The point you make about the impact of good stressors and bad stressors is very useful. I've never thought about it quite in that way before. I've been thinking anxiety = negative feeling and excitement = positive feeling. But I've never really considered before that the impact of both is that I feel overwhelmed. I've never really thought about getting overwhelmed by the positive stuff. But that makes sense.

And thanks for the reminder about breathing exercise. For some reason, I've got out of my daily routine with that and have stopped doing them. But I think they helped. So maybe I should pick that up again and see if it helps calm my system down a bit.
 
Oh my god, I thought this was part of my own emotional retardation and not an actual thing!!!

My anxiety/excitement begins as butterflies or a knot in my stomach.

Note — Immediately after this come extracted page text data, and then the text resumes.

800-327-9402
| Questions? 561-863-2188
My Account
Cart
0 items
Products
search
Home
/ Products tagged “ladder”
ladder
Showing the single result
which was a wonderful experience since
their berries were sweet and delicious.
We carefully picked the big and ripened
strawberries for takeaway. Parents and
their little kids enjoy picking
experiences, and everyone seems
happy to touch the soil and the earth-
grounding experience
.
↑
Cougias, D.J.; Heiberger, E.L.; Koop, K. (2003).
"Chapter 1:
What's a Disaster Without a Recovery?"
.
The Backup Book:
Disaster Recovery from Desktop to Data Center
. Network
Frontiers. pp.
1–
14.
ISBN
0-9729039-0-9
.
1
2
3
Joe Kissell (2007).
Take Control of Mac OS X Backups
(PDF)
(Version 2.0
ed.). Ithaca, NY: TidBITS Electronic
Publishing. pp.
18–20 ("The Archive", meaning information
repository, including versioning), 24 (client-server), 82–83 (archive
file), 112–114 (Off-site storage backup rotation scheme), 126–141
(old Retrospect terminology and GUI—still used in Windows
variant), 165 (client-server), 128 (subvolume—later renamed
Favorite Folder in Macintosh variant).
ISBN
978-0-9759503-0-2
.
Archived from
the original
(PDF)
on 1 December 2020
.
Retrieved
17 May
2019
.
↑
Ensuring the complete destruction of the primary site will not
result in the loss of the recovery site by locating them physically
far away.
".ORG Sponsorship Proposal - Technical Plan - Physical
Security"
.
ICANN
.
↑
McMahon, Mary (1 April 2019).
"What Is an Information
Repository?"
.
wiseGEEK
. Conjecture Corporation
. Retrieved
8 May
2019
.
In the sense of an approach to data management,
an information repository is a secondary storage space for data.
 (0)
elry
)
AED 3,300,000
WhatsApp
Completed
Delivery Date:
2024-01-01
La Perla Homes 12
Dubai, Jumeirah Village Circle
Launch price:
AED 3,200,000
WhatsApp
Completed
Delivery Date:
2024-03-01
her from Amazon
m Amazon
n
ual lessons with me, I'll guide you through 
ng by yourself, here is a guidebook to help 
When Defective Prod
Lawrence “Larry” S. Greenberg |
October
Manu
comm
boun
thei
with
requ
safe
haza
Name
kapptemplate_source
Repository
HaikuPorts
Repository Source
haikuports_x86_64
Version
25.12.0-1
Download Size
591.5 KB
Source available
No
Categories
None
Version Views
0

I always need to stop and assess (especially if I'm trying to knock an attack at first sign)
I'll be like 'is there something I'm excited about? Nervous? Scared?'

Its something like adrenalin or the like and initially I have no clue why or even what I'm feeling.

I've tried to explain this before and I get weird awkward looks that seem to say to me 'you dont KNOW how you feel?'

I'm not alone!! Yays.
 
I'm so glad my articulation of my experience has helped you both, Barefoot and Mary.

Definitely stressors can be bad or good and have similar impacts on us. I have trouble even just going out to lunch with a friend. I come home and have to lie down because I'm so overwhelmed. It's always a good experience, cause I love her and she's very sweet, but it's still overwhelming. I get the same way when hubby talks to me for more than a couple of minutes. And I love him to death. But again, after that I have to go lie down and do my breathing, etc.
 
I am so glad to read your comments, I have struggled since I was 17 with excitement and stress, although they are at extreme poles apart they create the same emotions to my stomach. I have not found a cure to cope fully with these emotions and it can cause me to avoid certain situations. I am 43 now and my old demons still haunt my dreams
 
I remember before I was diagnosed that I would get physically sick before going out for a good time with my husband. But over the years after a lot of experience with good times I began to look forward to going out with him. But it took me years and a lot of therapy to get here. You are not alone and no one is emotionally retarded you have PTSD.